These women entrepreneurs are promoting indie artisans and weavers through their eco-friendly clothing brand for children

Seeing a lack of a brand providing affordable and locally made clothes, Shilpi Sharma and Satya Nagarajan set out to build Indie Project Store, which also helps artisans, weavers, and women-run businesses make money.

These women entrepreneurs are promoting indie artisans and weavers through their eco-friendly clothing brand for children

Monday March 02, 2020,

3 min Read

Buying clothes for children is a tough task. The apparel industry is flooded with retailers and manufacturers but you can’t find many children-only brands, especially when it comes to infants and toddlers. 

Shilpi Sharma and Satya Nagarajan were perplexed when they noticed this gap. The two mothers couldn’t find locally-made, quality products for their children. Shilpi found it difficult to find lightweight clothes made from natural fabrics for her one-year-old son. The ones she did find were either too expensive or imported.

The two decided to start Indie Project Store, a socially conscious brand selling locally-produced clothes for children.

Indie Project Store

Shilpi Sharma and Satya Nagrarajan, co-founders, Indie Project Store.

The business model

Hyderabad-based INdie Project Store  (IPS) was started in 2016. The co-founders wanted to not only help parents find locally made and environmentally-conscious clothes, but also help artisans, weavers, and small scale businesses run by women to generate income. 


Satya says, “We outsource our manufacturing work orders to small tailoring units, NGOs, social enterprises, and home-based tailors as we want to create more income-generating avenues for such setups.” 

The duo refers to IPS’ working model as a “business model with a heart” as it also retails clothes from 60 other small businesses on its website. Ninety percent of these businesses are run by women entrepreneurs. 

The business model stems from Shilpi’s and Satya’s desire to help independent artists and local businesses. This is also reflected in the naming of Indie Project Store, where ‘Indie’ is short for independent. 

However, starting up was not easy, they say. Even though the two women had a solid idea, neither had any experience of running a business. 

“We had a lot of on-the-job training. We had no entrepreneurial experience. So, it took time, energy, and a lot of R&D to set up sustainable business processes,” says Satya. 

Growing the business

Shilpi and Satya began their business with an initial investment of Rs 25,000. The co-founders claim that IPS has raked in a revenue of over Rs 38 lakh, with a 15 percent year-on-year growth since inception. 

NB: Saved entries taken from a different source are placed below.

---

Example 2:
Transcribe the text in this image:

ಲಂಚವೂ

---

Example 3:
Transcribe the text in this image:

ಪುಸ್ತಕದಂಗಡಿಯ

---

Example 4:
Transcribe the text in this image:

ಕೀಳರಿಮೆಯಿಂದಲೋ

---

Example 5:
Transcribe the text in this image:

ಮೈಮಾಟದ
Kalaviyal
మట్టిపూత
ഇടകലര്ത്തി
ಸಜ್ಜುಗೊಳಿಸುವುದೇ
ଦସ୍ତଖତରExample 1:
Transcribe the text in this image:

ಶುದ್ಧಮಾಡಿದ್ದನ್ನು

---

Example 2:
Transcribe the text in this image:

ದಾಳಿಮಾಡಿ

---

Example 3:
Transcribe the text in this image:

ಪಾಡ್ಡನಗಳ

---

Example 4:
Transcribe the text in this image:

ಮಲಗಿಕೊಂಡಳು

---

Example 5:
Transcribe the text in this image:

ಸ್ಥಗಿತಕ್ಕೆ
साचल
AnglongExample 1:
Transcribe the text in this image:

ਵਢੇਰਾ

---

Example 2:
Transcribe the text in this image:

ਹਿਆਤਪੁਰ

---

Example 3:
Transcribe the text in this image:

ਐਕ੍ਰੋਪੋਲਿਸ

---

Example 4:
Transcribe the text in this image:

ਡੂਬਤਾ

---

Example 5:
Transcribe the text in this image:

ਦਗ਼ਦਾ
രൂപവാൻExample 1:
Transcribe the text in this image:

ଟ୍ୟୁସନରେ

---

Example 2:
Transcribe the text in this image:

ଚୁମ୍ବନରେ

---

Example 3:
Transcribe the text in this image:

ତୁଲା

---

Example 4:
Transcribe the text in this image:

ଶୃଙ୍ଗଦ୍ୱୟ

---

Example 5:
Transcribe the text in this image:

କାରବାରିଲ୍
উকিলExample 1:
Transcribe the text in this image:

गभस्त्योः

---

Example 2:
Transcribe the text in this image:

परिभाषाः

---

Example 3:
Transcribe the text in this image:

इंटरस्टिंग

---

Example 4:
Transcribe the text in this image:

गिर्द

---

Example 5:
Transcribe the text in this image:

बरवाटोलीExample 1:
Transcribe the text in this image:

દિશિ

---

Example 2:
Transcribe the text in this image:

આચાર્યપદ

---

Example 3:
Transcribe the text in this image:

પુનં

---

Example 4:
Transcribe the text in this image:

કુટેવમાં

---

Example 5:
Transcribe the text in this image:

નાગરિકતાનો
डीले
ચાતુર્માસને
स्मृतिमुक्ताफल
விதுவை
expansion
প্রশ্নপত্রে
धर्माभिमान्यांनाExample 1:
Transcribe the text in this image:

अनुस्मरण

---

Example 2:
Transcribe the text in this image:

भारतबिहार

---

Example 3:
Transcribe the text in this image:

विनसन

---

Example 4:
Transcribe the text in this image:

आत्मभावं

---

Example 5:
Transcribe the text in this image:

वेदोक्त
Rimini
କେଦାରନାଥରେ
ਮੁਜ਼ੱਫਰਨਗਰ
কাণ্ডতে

The duo began by selling through Facebook and Instagram. Today, it has its own ecommerce site. Its USP lies in its abundant use of traditional Indian fabrics. 

“We use 100 percent pure cotton and work extensively with traditional Indian natural fabrics like ikat, Kalamkari, mangalagiri, khadi, mulmul, handloom, and hand block prints,” says, Satya.

Indie Project Store

Children wearing clothes made by IPS.

IPS sources all its fabrics from vendors and local suppliers, who work directly with the artisans and weaver communities. After a detailed study of the latest styles, trends, seasonal colour palettes for designing, fabrics, and more, the clothes are made keeping practical needs and comfort in mind. 

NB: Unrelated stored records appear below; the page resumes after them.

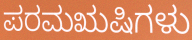
ಪರಮಋಷಿಗಳು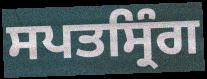
ਸਪਤਸ੍ਰਿੰਗ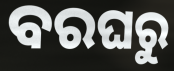
ବରଘରୁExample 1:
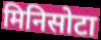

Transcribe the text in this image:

मिनिसोटा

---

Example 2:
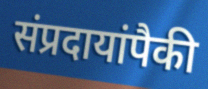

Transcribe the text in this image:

संप्रदायांपैकी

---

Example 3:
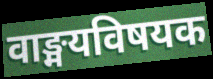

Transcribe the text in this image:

वाङ्मयविषयक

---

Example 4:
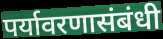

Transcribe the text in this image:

पर्यावरणासंबंधी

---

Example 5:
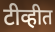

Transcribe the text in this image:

टीव्हीतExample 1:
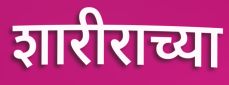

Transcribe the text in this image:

शारीराच्या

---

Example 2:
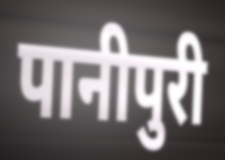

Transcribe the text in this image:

पानीपुरी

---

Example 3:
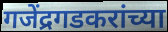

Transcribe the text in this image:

गजेंद्रगडकरांच्या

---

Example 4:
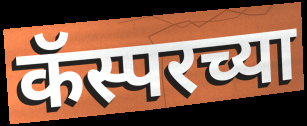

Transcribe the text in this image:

कॅस्परच्या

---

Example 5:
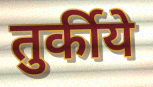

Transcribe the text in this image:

तुर्कीयेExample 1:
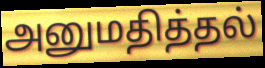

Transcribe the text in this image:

அனுமதித்தல்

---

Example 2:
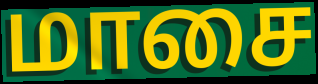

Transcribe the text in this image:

மாசை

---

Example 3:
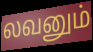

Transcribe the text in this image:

லவனும்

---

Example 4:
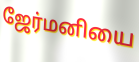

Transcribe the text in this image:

ஜேர்மனியை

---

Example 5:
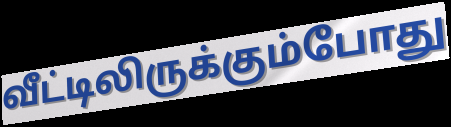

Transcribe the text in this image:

வீட்டிலிருக்கும்போது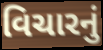
વિચારનું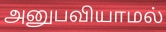
அனுபவியாமல்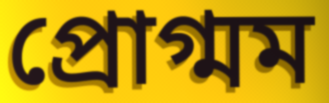
প্রোগ্মমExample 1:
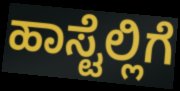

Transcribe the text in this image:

ಹಾಸ್ಟೆಲ್ಲಿಗೆ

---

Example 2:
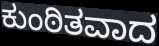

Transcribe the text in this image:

ಕುಂಠಿತವಾದ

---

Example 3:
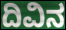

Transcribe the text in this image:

ದಿವಿನ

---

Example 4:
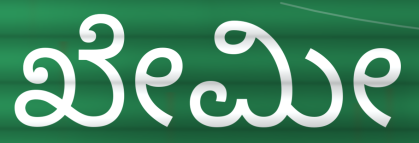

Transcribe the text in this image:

ಖೇಮೀ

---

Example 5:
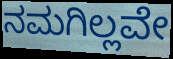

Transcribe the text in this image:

ನಮಗಿಲ್ಲವೇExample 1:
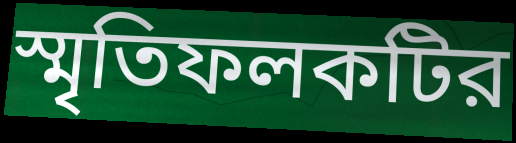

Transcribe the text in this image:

স্মৃতিফলকটির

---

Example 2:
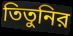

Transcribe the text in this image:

তিতুনির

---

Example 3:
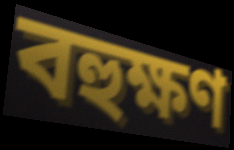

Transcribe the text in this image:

বহুক্ষণ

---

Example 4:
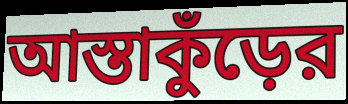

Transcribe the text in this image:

আস্তাকুঁড়ের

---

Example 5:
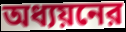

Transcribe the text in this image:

অধ্যয়নেরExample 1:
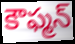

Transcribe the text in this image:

కౌఫ్మన్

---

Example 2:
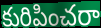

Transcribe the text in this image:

కురిపించరా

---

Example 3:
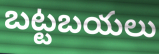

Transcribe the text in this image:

బట్టబయలు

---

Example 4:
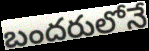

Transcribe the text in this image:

బందరులోనే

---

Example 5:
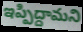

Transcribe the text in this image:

ఇప్పిద్దామనిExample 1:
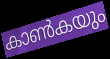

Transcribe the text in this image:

കാൺകയും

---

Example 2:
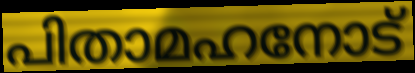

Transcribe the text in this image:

പിതാമഹനോട്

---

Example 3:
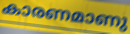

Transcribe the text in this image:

കാരണമാണു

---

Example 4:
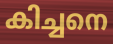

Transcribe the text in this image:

കിച്ചനെ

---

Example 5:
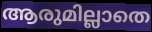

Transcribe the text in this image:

ആരുമില്ലാതെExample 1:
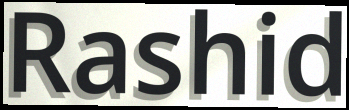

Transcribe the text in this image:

Rashid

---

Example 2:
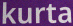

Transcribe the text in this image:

kurta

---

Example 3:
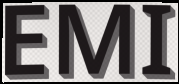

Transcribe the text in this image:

EMI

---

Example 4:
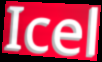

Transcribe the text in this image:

Icel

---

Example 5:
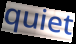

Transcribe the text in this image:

quietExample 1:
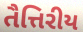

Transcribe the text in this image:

તૈત્તિરીય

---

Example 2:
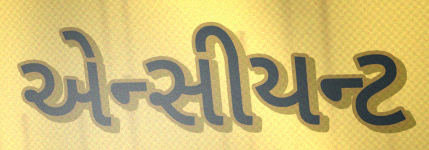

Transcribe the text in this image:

એન્સીયન્ટ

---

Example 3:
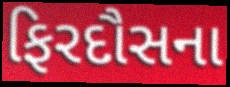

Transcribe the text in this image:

ફિરદૌસના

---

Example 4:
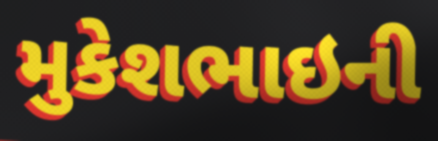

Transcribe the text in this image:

મુકેશભાઇની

The brand caters to children up to the age of seven, with an accessible price range of Rs 300 to Rs 2,500. 

Initially, its market was limited to just urban India. Today, the startup receives orders from Tier-II and III cities. It also has clients among the NRI population in the US, Singapore, and the Middle East. 

In the future, the co-founders hope to add new retail channels for IPS and add more small business vendors to their platform. 

“Our main goal is to encourage Indian consumers to appreciate ‘Made in India’ products from small businesses and make such products easily accessible for regular Indian households,” they say.